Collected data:

--------------------

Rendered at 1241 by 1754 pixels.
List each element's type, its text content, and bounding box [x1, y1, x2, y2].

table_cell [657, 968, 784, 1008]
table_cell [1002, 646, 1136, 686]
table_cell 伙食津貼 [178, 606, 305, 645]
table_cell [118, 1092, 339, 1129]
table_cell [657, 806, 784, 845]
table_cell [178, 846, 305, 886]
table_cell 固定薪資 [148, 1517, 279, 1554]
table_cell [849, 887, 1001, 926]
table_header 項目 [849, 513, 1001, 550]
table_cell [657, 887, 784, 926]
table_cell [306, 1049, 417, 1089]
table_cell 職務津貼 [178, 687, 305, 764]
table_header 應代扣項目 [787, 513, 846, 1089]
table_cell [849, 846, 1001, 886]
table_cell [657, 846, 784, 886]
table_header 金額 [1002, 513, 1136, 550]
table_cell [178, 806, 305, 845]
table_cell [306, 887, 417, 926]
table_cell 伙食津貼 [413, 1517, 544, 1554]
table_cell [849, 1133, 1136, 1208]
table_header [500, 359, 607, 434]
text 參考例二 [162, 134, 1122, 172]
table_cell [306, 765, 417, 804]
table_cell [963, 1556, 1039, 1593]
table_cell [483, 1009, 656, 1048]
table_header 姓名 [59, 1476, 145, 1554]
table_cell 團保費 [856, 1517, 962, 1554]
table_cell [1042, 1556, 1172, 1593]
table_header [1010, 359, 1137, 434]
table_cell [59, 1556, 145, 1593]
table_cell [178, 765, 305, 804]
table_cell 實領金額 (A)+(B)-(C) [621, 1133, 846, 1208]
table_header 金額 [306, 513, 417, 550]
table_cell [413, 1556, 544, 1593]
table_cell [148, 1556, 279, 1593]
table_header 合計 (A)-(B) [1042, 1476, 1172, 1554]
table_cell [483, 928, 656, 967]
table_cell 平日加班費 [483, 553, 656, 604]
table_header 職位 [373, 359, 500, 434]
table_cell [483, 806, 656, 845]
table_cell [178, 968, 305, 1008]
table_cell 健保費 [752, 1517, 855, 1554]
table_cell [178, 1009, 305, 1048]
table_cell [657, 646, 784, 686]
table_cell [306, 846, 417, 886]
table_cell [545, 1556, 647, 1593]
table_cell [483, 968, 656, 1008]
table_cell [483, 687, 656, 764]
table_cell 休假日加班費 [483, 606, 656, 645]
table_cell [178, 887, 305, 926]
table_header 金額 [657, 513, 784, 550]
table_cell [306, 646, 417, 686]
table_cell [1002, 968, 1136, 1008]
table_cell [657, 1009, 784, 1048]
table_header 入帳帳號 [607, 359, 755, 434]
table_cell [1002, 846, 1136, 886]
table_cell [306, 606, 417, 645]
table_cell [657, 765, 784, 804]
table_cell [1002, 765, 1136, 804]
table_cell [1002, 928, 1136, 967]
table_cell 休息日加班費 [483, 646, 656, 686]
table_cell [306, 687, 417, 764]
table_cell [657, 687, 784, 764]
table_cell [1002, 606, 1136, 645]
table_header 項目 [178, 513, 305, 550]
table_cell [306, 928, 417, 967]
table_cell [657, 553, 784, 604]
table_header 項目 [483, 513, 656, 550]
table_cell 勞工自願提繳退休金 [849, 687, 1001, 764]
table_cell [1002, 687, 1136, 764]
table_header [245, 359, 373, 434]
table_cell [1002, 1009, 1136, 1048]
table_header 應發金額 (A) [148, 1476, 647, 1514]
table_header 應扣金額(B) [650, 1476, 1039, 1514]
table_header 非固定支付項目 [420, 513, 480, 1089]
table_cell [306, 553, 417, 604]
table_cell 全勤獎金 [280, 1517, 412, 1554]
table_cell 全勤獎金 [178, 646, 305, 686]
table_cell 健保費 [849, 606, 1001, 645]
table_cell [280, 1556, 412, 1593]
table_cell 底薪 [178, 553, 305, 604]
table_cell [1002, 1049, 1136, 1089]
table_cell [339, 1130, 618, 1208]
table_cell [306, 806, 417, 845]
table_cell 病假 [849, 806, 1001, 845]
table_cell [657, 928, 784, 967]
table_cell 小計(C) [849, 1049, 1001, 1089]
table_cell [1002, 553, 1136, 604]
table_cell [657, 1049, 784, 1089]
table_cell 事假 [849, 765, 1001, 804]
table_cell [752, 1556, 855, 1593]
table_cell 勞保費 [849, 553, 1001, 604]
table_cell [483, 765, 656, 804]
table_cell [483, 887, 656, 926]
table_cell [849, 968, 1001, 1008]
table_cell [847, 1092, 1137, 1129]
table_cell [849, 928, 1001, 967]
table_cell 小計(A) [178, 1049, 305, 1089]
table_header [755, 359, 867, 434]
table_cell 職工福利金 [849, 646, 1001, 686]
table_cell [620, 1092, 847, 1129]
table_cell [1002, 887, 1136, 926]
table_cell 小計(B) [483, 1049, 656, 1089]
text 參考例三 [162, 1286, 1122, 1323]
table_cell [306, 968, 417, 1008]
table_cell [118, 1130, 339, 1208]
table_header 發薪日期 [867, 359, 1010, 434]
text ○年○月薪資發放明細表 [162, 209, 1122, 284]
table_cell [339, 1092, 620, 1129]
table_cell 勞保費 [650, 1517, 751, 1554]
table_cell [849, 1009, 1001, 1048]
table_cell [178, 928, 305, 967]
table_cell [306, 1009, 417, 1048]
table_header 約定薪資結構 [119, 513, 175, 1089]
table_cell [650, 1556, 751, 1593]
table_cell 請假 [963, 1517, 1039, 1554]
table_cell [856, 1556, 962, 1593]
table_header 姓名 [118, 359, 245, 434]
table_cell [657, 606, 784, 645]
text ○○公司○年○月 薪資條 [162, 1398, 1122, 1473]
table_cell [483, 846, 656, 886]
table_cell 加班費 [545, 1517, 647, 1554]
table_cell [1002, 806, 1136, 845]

--------------------

Which lines in the material contain the string "全勤獎金"? Show each of them.

table_cell 全勤獎金 [280, 1517, 412, 1554]
table_cell 全勤獎金 [178, 646, 305, 686]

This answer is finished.